Concept plan for nearly $13M outdoor festival site gets approval from Saskatoon city council
City can now put out tender for phase one of project
Saskatoon city council is moving ahead on a proposed permanent outdoor festival site.
A feasibility study was accepted by council as information and the concept plan was approved.
The city can now put out the tender for Phase 1 of the project, which would include the creation of an entry area surrounded by a gallery of trees and plants, as well as a festival headquarters building. Phase 1 also includes studies to deal with the more complicated parts of the project.
The total cost of the project is $12.85 million.
The site will be built at Friendship Park and River Landing Park between the Broadway Bridge and the River Landing spray park and divided into three zones, "demarcated by two iconic Saskatoon bridges: the Traffic Bridge and the Broadway Bridge," the concept plan says.
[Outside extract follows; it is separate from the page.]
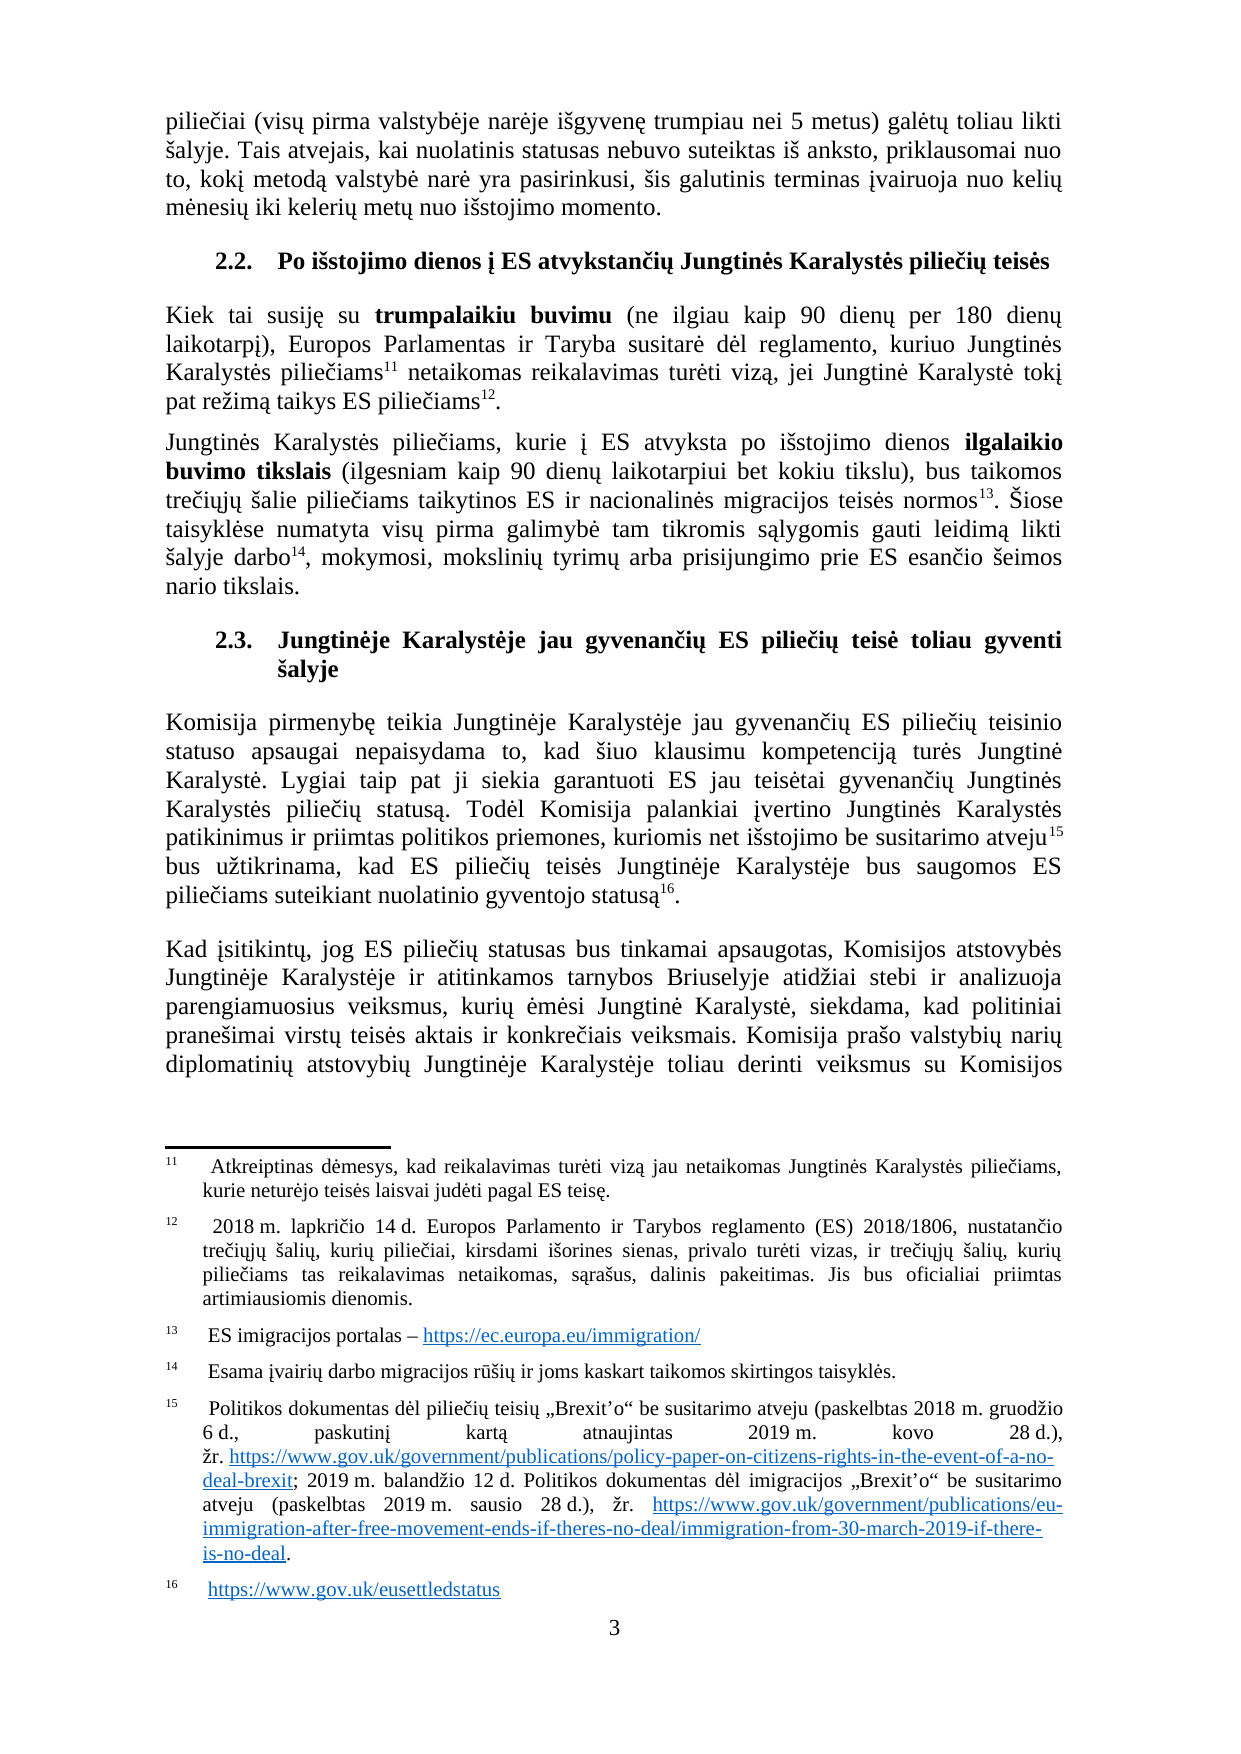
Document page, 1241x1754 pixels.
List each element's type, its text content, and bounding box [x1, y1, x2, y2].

"The central zone, located in Friendship Park, provides a large Main Stage Plaza and viewing area designed to accommodate large festival and events," with capacity for 7,500-person events, it says.
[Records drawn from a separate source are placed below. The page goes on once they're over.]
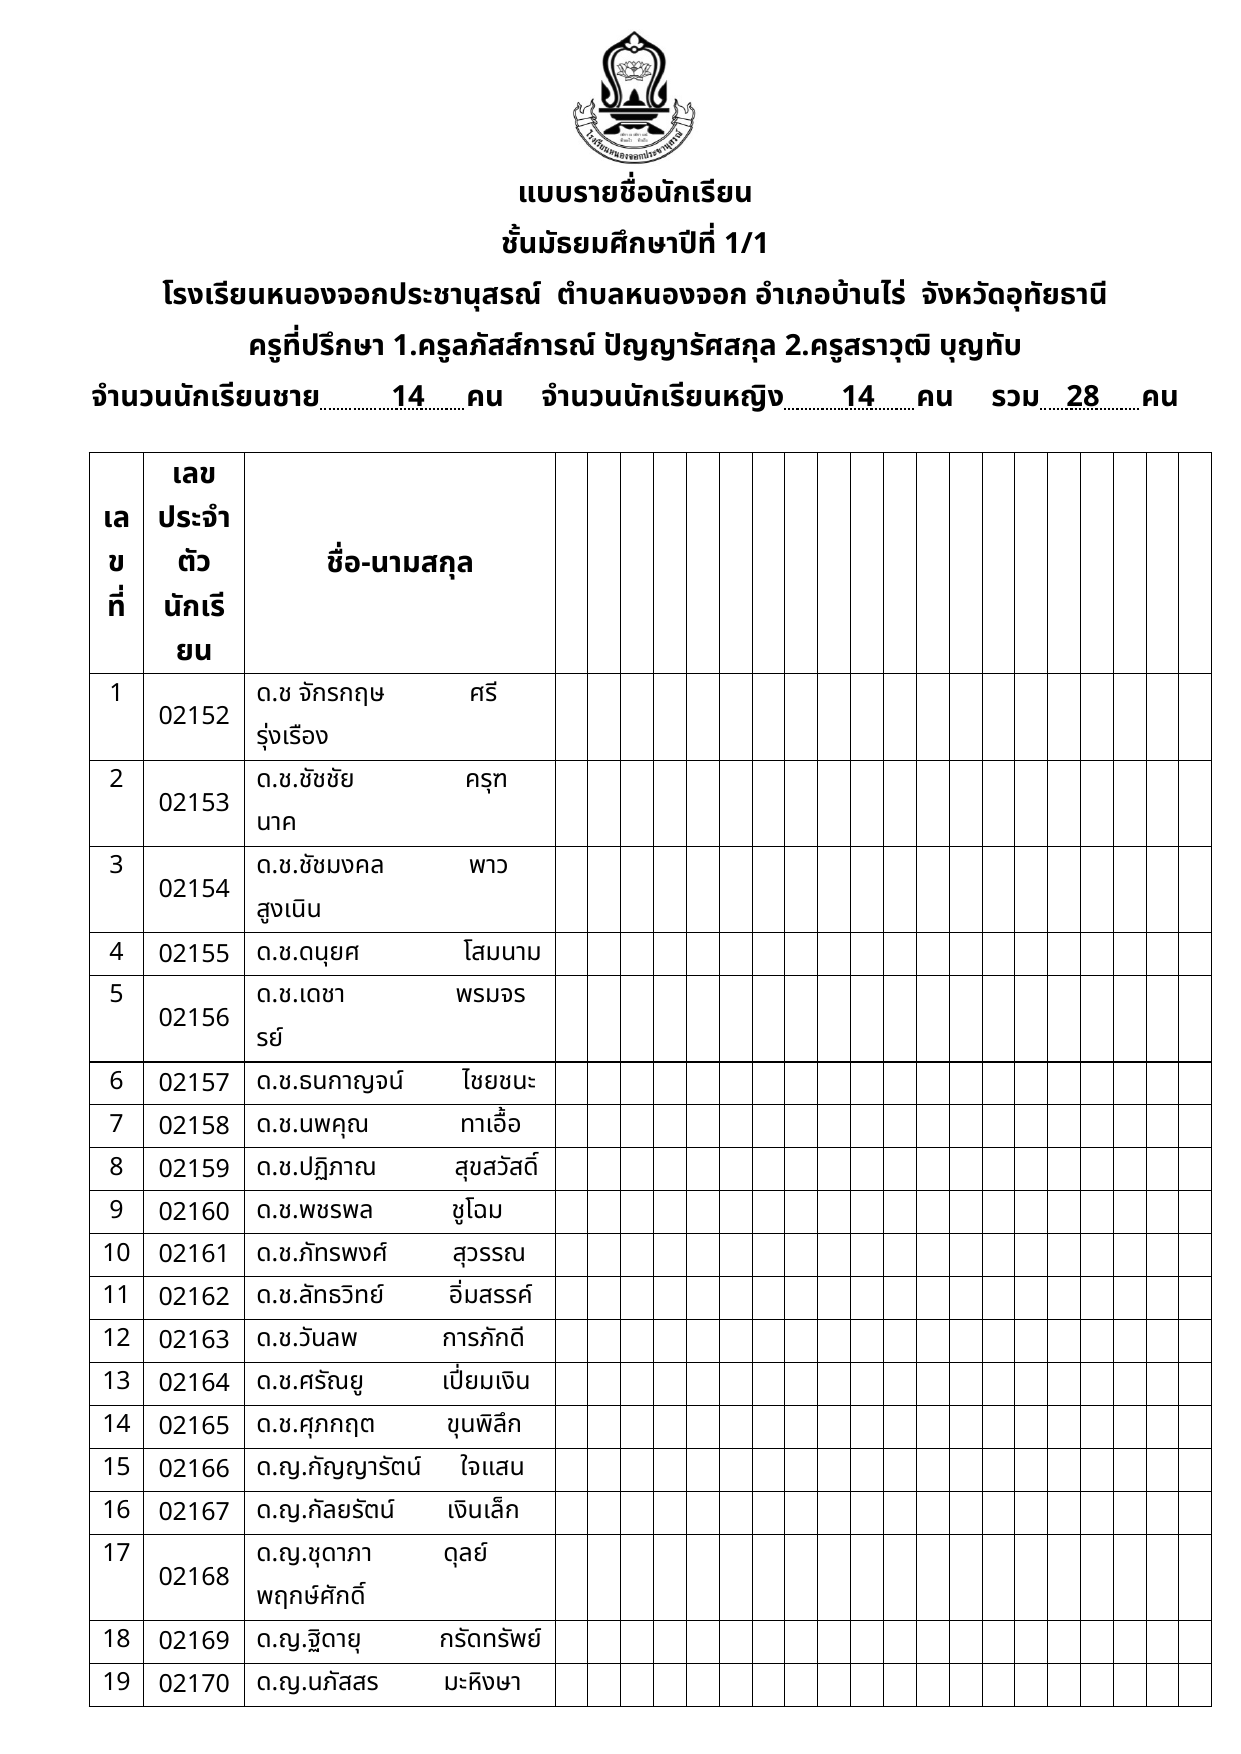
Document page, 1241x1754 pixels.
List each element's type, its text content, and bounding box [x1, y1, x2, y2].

table_cell [917, 1105, 949, 1147]
table_cell [950, 1148, 982, 1190]
table_header [950, 453, 982, 673]
table_cell [720, 1664, 752, 1706]
table_cell [917, 674, 949, 759]
table_header [588, 453, 620, 673]
table_cell [1114, 1535, 1146, 1620]
table_cell [556, 761, 587, 846]
table_cell [654, 1492, 686, 1533]
table_cell [1048, 847, 1080, 932]
table_cell [1081, 1234, 1113, 1276]
table_cell [1179, 1363, 1211, 1405]
table_cell [1015, 674, 1047, 759]
table_cell ด.ญ.ฐิดายุ กรัดทรัพย์ [245, 1621, 555, 1663]
table_cell 02158 [144, 1105, 244, 1147]
table_cell [556, 1535, 587, 1620]
table_cell [654, 674, 686, 759]
table_cell [687, 976, 719, 1061]
table_cell [1114, 976, 1146, 1061]
table_cell [917, 1234, 949, 1276]
table_cell ด.ญ.กัญญารัตน์ ใจแสน [245, 1449, 555, 1491]
table_header [1015, 453, 1047, 673]
table_cell 14 [90, 1406, 143, 1448]
table_cell 4 [90, 933, 143, 975]
table_cell [785, 1320, 817, 1362]
table_cell [654, 1148, 686, 1190]
table_cell [588, 1063, 620, 1104]
table_cell [1081, 1105, 1113, 1147]
table_cell [884, 1406, 916, 1448]
table_cell 02162 [144, 1277, 244, 1319]
table_cell [654, 1063, 686, 1104]
table_cell [1081, 933, 1113, 975]
table_cell [917, 1449, 949, 1491]
table_cell [917, 1492, 949, 1533]
table_cell [1015, 847, 1047, 932]
table_cell [753, 1063, 784, 1104]
table_cell [621, 847, 653, 932]
table_cell [983, 1406, 1014, 1448]
table_cell ด.ช.ศุภกฤต ขุนพิลึก [245, 1406, 555, 1448]
table_cell [556, 1277, 587, 1319]
table_cell [884, 1105, 916, 1147]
There will also be "supporting festival and event programming opportunities extending north and south into River Landing Park 1 and under the Broadway Bridge into Kiwanis Memorial Park South," the plan says.
There will not be a permanent stage on-site, but a base will be installed to make festival setups easier. Heritage aspects in Friendship Park will be protected, the most recognizable of them likely being the Gabriel Dumont statue.
"The flexibility of this site allows for multiple uses and multiple sizes of festivals," said Andrew Roberts, director of recreation and community development with the city. "That was one key component in the study."
The plan includes a realignment of Spadina Crescent allowing Friendship Park to expand, giving the site its 7,500-person capacity.
"The intent is to create the plaza area that would allow the park to function as a park when not in use for a special event."
This concept has been discussed in Saskatoon for years. In 2019, parks officials raised the alarm about the health of Kiwanis Park near the Bessborough Hotel, which had become heavily damaged after years of festival use.
The new permanent facilities would give festivals a place to set up in the city without damaging the Meewasin Valley park system.